Major insight: while users vocalized their time travel preferences during research based on locations and eras in history, testing found that they were much more concerned with viewing trips based on the type of immersion- specifically whether it was just a "day in the life" or if it was a defining historic moment. They actually preferred to see this categorization explicitly, rather than implying it from the experience description. After making this larger distinction, they relied on era and location filtering.
For Zeit’s visual design, I wanted to pull inspiration from the mid-century, whose pop culture around time travel (Star Trek, Dr. Who, etc) was the basis for my users’ perceptions of time travel during qualitative research. I found aesthetic inspiration in the colors, forms and contrast of travel and tourism posters from the era.
- Retro but not dated
- Trustworthy but not boring
- Adventurous but not reckless
- Minimal but not sterile
- Fun but not silly
Style Guide and UI Kit
After completing an initial brand style exploration, the look and feel communicated a brand that felt too muted and dated. Moving away from the more earthy/neutral tones of the early 1960s, I brightened up the palette. Opting for the kitsch of the late 1950s, I settled on a complementary color scheme with various shades and tints of coral, teal and grey because of their effectiveness for drawing the eye to important actions and areas.
I also moved away from the rounded curves to incorporate sharp edges throughout the design, keeping crisp lines to organize content in a clean, uncluttered way, allowing images to be the focal point.
Final Hi-Fidelity Key Frames
Breaking out trip offerings into 3 distinct categories: “Family History”, “A Day in the Life”, and “Defining Moments” ultimately proved to be the most effective way to connect Marie to the right experience depending on her goals.

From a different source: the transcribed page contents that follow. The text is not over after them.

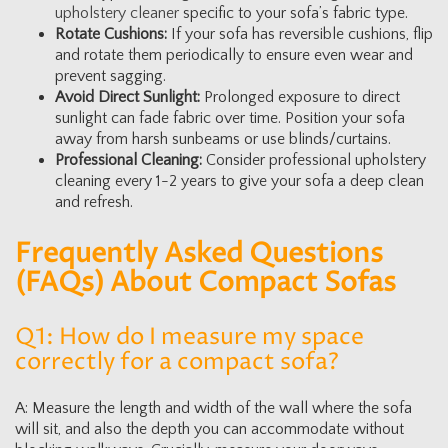
upholstery cleaner
specific to your sofa’s fabric type.
Rotate Cushions:
If your sofa has reversible cushions, flip
and rotate them periodically to ensure even wear and
prevent sagging.
Avoid Direct Sunlight:
Prolonged exposure to direct
sunlight can fade fabric over time. Position your sofa
away from harsh sunbeams or use blinds/curtains.
Professional Cleaning:
Consider professional upholstery
cleaning every 1-2 years to give your sofa a deep clean
and refresh.
Frequently Asked Questions
(FAQs) About Compact Sofas
Q1: How do I measure my space
correctly for a compact sofa?
A: Measure the length and width of the wall where the sofa
will sit, and also the depth you can accommodate without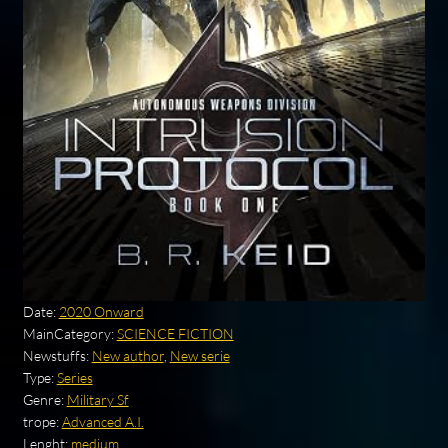
Date:
2020 Onward
MainCategory:
SCIENCE FICTION
Newstuffs:
New author
,
New serie
Type:
Series
Genre:
Military Sf
trope:
Advanced A.I.
Lenght:
medium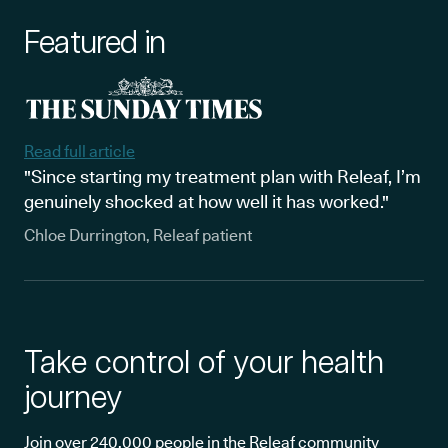
Featured in
Read full article
"Since starting my treatment plan with Releaf, I’m
genuinely shocked at how well it has worked."
Chloe Durrington, Releaf patient
Take control of your health
journey
Join over 240,000 people in the Releaf community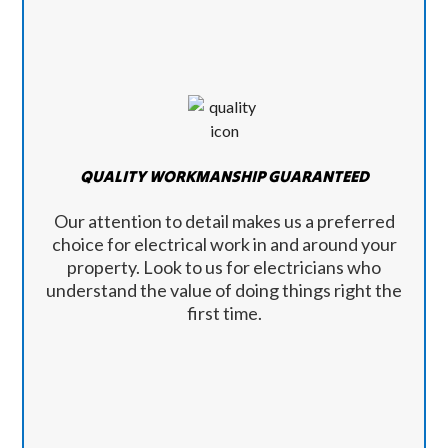
QUALITY WORKMANSHIP GUARANTEED
Our attention to detail makes us a preferred
choice for electrical work in and around your
property. Look to us for electricians who
understand the value of doing things right the
first time.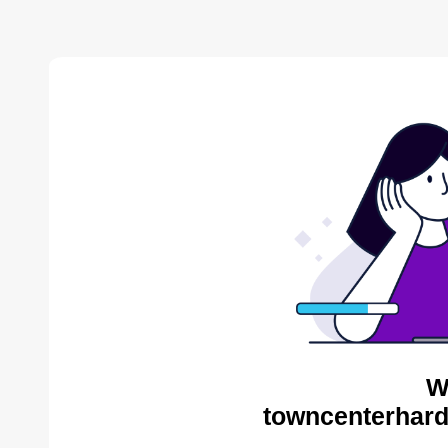
W
towncenterhard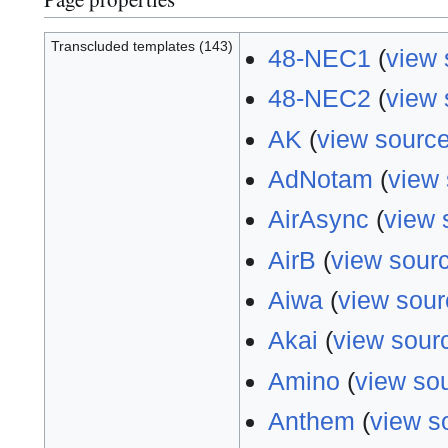
Transcluded templates (143)
48-NEC1
(
view 
48-NEC2
(
view 
AK
(
view sourc
AdNotam
(
view
AirAsync
(
view 
AirB
(
view sour
Aiwa
(
view sour
Akai
(
view sour
Amino
(
view so
Anthem
(
view s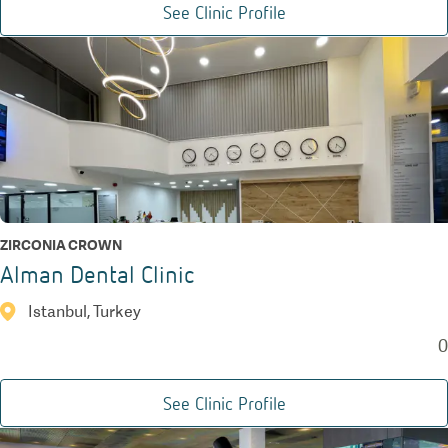
See Clinic Profile
ZIRCONIA CROWN
Alman Dental Clinic
Istanbul, Turkey
0
See Clinic Profile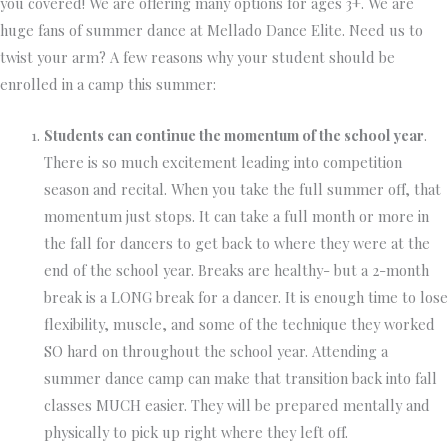
you covered! We are offering many options for ages 3+. We are
huge fans of summer dance at Mellado Dance Elite. Need us to
twist your arm? A few reasons why your student should be
enrolled in a camp this summer:
Students can continue the momentum of the school year
.
There is so much excitement leading into competition
season and recital. When you take the full summer off, that
momentum just stops. It can take a full month or more in
the fall for dancers to get back to where they were at the
end of the school year. Breaks are healthy- but a 2-month
break is a LONG break for a dancer. It is enough time to lose
flexibility, muscle, and some of the technique they worked
SO hard on throughout the school year. Attending a
summer dance camp can make that transition back into fall
classes MUCH easier. They will be prepared mentally and
physically to pick up right where they left off.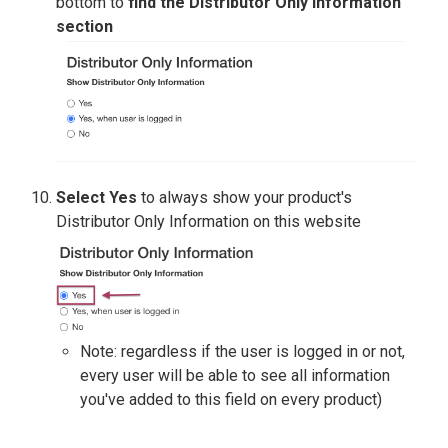
bottom to
find the Distributor Only Information
section
Select Yes
to always show your product's
Distributor Only Information on this website
Note: regardless if the user is logged in or not,
every user will be able to see all information
you've added to this field on every product)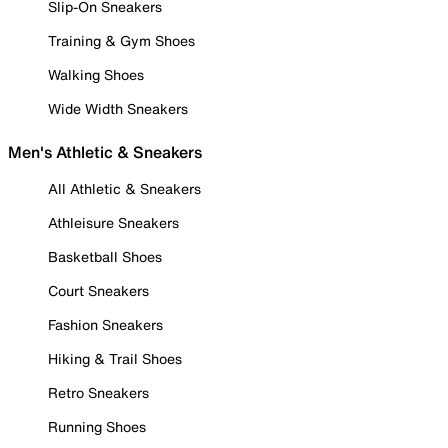
Slip-On Sneakers
Training & Gym Shoes
Walking Shoes
Wide Width Sneakers
Men's Athletic & Sneakers
All Athletic & Sneakers
Athleisure Sneakers
Basketball Shoes
Court Sneakers
Fashion Sneakers
Hiking & Trail Shoes
Retro Sneakers
Running Shoes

At a basic level, the design met Marie’s goal of booking a trip. But the design went beyond this level to help Marie achieve her goals at a visceral and reflective level. Utilizing existing travel site design patterns and flows with a creative solution to trip categorization, the design satisfied user's existing booking expectations while outlining a creative solution to how we might think about these types of experiences, should they ever become possible.
Next Steps+ Considerations
Develop a Trip Search Helper Tool
I would like to explore additional functionality around a trip planning tool (ie a decision tree of sorts) to orient the user down an ever-refining path of experience options. This feature is found on much larger and similarly “experiential” trip providers’ websites, such as Disney, which allow for the customization of trip results (“beach or city?”, “relaxed or active?”). I am foregoing the buildout of this feature, however, due to time constraints and its functionality being secondary to persona’s user flow and booking behavior. I also believe initial site rollout and early booking behavior would better help to illuminate what options and refinements this “trip search helper” would provide.
Build out the “Family History” Browsing Experience
A key component of Zeit’s offerings as a result of initial user interviews and research, the design of the Family History experience flow will be omitted from the hi-fidelity prototype. The design of this user flow will differ significantly from the tested flow as it will require additional information and user input that would allow for the identification of the user’s lineage.